Mongolian Art - Thinking Outside the Box



 

The present box, to be offered as lot 182 in ASIAN ART, 1 September 2015, is a rare and exquisite example of the virtuosity of Mongolian artists of the late 19th Century, presents a compelling story of the cross-cultural synergies afoot within the visual arts across the Tibeto-Mongolian landmass at the time, all the more intriguing for the paucity of comparable published examples in the Western literature. A careful examination of the visual language of the present piece across its five painted sides reveals a combination of Chinese, Tibetan, central Asian and Russian influences all blended with indigenous Mongolian artistic traditions.

The European style of the buildings on the upper face of the box point to the familiarity with Russian architecture, undoubtedly linked to the large Russian contingent within Mongolia’s diverse multicultural population. Populations were mobile and highly skilled itinerant painters are known to have plied their trade across both Mongolia and Tibet.

Indeed it is in Tibetan painted wooden furniture that some of the closest visual corollaries to the present piece may be found. Two useful points of comparison come in the form of the 19th Century Tibetan painted wooden chest, published in Buckley’s Tibetan Furniture (pl. 149), and the Haywood wooden painted cabinet, in Kamansky’s Wooden Wonders, (pl. 119). The cabinet contains mountainous watery landscape scenes incorporating oversized flowering plants and birds frolicking among waves, all enclosed within a raised floral frame. The details on the chest of an archer riding left to right with his head turned back and shooting a bow and arrow closely mirrors the box’s shooting practice scene in composition, shading, subtle colouring and dynamic tension.

But despite strong Tibetan connections, the Mongolian identity of the figures should not be ignored. The top right of the shooting practice scene depicts figures dressed in white with red hems standing against an open tent beside red lacquered furniture. A similar scene can be seen within the famous “Autumn in Mongolia” by Sharav and painted in the early 20th Century.

But whilst the box is clearly secular in function, much of the imagery derives from Mongolian Buddhism. One side is decorated with a seated figure of Sagaan Ubgen, the Mongolian God of longevity, surrounded by eight boys and a female attendant, the figure sits below a flowering peach tree beside a pair of cranes and four deer. This imagery, recognisable to a Chinese audience, has a localised Mongolian character comparable to known Mongolian examples (for a more detailed discussion see Birtalan 2013). The cover is painted with the four friends, of whom the elephant, monkey and hare are still extant, another favorite within the Mongolian visual canon.

Literature

Bartholomew and Berger, 1995, Mongolia: The Legacy of Chinggis Khan.

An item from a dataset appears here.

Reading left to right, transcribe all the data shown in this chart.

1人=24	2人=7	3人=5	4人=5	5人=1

Birtalan, 2013, The Textual and Iconographic Tradition of the Cult of the White Old Man among the Mongols, in The Mongolian Collections Retracing Hans Leder, pp 84 – 94.

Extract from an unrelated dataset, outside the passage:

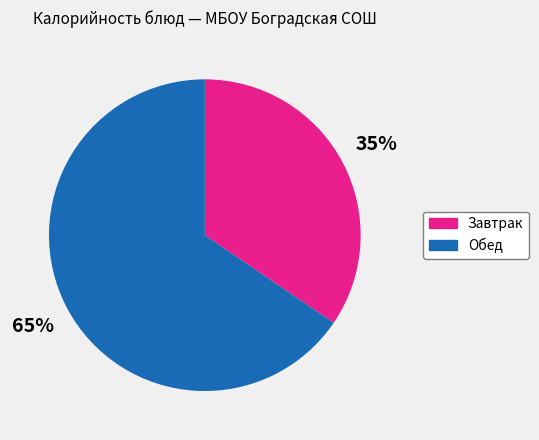

Does any single category account for the majority?

Yes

Buckley, 2005, Tibetan Furniture – Identifying, Appreciating, Collecting.

Fontein, 1999, The Dancing Demons of Mongolia.

Kamansky, 2004, Wooden Wonders, Tibetan Furniture in Secular and Religious Life. Mongoluin arduin gar urlag.

Lot 182: A MONGOLIAN PAINTED WOODEN BOX. 19th Century. Finely painted and gilded on five sides each with separate scenes within a raised floral gold painted border, the upper side formed as a sliding lid, 15 x 11.5 x 8cm.